Complete the table below for the geometric series \(T_{n} = ( \cfrac{1}{2} )^{n}\) and answer the questions that follow:

	Terms	\(S_{n}\)	\(1 - S_{n}\)
\(T_{1}\)	\(\cfrac{1}{2}\)	\(\cfrac{1}{2}\)	\(\cfrac{1}{2}\)
\(T_{1} + T_{2}\)
\(T_{1} + T_{2} + T_{3}\)
\(T_{1} + T_{2} + T_{3} + T_{4}\)

1. As more and more terms are added, what happens to the value of \(S_{n}\)?
2. As more more and more terms are added, what happens to the value of \(1 - S_{n}\)?
3. Predict the maximum value of \(S_{n}\) for the sum of infinitely many terms in the series.

Complete the table

	Terms	\(S_{n}\)	\(1 - S_{n}\)
\(T_{1}\)	\(\cfrac{1}{2}\)	\(\cfrac{1}{2}\)	\(\cfrac{1}{2}\)
\(T_{1} + T_{2}\)	\(\cfrac{1}{2} + \cfrac{1}{4}\)	\(\cfrac{3}{4}\)	\(\cfrac{1}{4}\)
\(T_{1} + T_{2} + T_{3}\)	\(\cfrac{1}{2} + \cfrac{1}{4} + \cfrac{1}{8}\)	\(\cfrac{7}{8}\)	\(\cfrac{1}{8}\)
\(T_{1} + T_{2} + T_{3} + T_{4}\)	\(\cfrac{1}{2} + \cfrac{1}{4} + \cfrac{1}{8} + \cfrac{1}{16}\)	\(\cfrac{15}{16}\)	\(\cfrac{1}{16}\)

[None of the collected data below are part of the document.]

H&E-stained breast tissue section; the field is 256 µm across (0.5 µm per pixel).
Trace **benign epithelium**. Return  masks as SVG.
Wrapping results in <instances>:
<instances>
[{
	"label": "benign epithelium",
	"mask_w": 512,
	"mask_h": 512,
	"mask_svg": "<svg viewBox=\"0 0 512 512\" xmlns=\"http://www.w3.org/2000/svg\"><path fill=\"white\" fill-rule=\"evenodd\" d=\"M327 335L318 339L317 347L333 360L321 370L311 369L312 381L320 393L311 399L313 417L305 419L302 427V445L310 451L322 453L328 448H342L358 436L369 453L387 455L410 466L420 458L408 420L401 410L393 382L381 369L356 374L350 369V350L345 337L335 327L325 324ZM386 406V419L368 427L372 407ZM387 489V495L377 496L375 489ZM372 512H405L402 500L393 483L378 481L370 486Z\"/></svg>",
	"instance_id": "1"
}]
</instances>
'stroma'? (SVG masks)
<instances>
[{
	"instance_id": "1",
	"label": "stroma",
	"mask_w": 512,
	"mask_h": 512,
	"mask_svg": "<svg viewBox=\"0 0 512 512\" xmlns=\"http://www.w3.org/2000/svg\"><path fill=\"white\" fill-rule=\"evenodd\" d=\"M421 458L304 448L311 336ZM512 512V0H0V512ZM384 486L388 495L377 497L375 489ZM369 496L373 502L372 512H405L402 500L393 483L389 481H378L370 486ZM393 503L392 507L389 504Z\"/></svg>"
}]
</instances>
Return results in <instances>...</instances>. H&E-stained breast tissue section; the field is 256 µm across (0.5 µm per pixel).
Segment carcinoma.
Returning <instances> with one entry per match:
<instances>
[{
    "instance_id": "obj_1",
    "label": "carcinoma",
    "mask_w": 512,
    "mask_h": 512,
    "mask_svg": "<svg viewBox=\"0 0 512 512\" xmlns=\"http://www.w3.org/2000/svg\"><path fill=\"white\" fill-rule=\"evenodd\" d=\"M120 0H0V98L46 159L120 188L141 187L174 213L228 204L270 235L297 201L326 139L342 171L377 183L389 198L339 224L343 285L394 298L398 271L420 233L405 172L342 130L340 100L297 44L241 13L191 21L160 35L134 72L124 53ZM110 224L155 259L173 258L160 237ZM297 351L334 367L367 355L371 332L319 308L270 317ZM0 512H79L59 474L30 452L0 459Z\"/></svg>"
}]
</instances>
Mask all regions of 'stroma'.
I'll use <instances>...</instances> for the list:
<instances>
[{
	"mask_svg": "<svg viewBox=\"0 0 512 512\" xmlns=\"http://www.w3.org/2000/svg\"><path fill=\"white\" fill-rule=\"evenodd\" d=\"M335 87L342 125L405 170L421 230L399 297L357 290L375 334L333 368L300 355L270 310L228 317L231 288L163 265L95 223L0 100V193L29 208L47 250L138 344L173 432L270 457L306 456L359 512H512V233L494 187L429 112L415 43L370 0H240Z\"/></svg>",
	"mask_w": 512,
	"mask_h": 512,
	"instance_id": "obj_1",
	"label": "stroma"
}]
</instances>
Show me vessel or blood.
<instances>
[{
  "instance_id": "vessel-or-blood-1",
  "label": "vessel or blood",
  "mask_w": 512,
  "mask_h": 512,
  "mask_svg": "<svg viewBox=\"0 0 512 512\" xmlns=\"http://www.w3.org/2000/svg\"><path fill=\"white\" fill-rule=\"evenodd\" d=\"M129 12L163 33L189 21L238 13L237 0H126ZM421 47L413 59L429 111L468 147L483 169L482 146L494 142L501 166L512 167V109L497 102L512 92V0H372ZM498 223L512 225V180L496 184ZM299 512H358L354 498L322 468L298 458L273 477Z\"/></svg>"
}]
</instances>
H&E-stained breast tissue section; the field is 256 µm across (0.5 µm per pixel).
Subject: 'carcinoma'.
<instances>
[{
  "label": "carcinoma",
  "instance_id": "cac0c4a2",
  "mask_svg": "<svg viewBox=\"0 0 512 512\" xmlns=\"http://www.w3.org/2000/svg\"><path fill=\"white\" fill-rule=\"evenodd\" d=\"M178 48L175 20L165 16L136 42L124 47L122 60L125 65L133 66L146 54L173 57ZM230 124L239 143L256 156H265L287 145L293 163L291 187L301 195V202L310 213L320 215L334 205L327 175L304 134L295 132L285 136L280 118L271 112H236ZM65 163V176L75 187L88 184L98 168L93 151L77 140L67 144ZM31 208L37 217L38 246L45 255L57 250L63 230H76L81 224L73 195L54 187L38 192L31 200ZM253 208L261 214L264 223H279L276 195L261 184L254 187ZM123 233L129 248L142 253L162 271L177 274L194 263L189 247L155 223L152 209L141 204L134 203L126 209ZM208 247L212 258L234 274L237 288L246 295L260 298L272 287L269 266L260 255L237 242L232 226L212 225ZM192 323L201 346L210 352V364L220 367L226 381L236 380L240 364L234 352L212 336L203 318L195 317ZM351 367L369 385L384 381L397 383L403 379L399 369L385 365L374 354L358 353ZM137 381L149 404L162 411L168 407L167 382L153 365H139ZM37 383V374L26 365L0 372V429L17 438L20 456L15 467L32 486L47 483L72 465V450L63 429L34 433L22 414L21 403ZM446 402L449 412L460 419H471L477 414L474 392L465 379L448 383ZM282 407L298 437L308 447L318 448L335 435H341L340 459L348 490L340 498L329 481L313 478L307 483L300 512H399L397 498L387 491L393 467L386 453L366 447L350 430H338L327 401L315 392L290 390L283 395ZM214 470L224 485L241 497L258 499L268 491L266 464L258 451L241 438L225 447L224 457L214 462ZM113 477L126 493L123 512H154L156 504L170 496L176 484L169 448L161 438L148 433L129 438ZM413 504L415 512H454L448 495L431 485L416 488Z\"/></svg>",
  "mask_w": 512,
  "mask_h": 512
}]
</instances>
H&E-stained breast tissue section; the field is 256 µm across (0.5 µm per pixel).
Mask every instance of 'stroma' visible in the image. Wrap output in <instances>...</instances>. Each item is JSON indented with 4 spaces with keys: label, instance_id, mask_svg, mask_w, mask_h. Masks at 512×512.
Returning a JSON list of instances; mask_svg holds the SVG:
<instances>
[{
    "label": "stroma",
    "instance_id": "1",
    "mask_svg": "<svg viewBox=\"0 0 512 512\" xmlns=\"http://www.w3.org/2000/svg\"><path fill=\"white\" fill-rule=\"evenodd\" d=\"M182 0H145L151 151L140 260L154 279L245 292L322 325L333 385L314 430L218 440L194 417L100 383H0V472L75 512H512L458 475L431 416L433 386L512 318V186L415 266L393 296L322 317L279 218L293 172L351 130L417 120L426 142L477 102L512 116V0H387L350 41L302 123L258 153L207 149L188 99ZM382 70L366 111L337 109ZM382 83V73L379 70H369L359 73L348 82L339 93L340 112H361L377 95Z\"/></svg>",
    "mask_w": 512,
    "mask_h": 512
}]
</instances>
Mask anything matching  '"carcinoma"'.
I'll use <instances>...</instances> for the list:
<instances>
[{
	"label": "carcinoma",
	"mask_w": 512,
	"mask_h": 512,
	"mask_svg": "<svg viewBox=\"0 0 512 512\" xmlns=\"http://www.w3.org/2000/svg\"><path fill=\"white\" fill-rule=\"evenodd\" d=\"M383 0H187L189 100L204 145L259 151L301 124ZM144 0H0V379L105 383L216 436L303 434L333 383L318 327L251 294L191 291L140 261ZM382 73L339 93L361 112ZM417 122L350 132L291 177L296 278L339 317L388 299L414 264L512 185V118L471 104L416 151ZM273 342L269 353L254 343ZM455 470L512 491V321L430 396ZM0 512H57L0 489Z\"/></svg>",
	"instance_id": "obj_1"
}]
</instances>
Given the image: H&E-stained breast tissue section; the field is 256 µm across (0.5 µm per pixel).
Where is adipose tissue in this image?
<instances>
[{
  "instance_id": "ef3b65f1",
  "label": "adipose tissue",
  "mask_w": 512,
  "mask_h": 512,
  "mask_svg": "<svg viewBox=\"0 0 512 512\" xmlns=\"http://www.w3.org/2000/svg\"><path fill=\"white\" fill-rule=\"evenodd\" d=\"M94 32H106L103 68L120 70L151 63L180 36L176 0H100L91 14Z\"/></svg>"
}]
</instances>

Consider the value of \(S_{n}\) and \(1 - S_{n}\)

As more terms in the series are added together, the value of \(S_{n}\) increases:

\[\cfrac{1}{2} \quad < \quad \cfrac{3}{4} \quad < \quad \cfrac{7}{8} \quad < \quad \cdots\]

However, by considering \(1 - S_{n}\), we notice that the amount by which \(S_{n}\) increases gets smaller and smaller as more terms are added:

\[\cfrac{1}{2} \quad > \quad \cfrac{1}{4} \quad > \quad \cfrac{1}{8} \quad > \quad \cdots\]

We can therefore conclude that the value of \(S_n\) is approaching a maximum value of \(\text{1}\); it is converging to \(\text{1}\).

Write conclusion mathematically

We can conclude that the sum of the series

\[\cfrac{1}{2} + \cfrac{1}{4} + \cfrac{1}{8} + \cdots\]

gets closer to 1 (\(S_{n} arrow 1\)) as the number of terms approaches infinity (\(n arrow \infty\)), therefore the series converges.

\[\sum _{i = 1}^{\infty}{ ( \cfrac{1}{2} )^{i}} = 1\]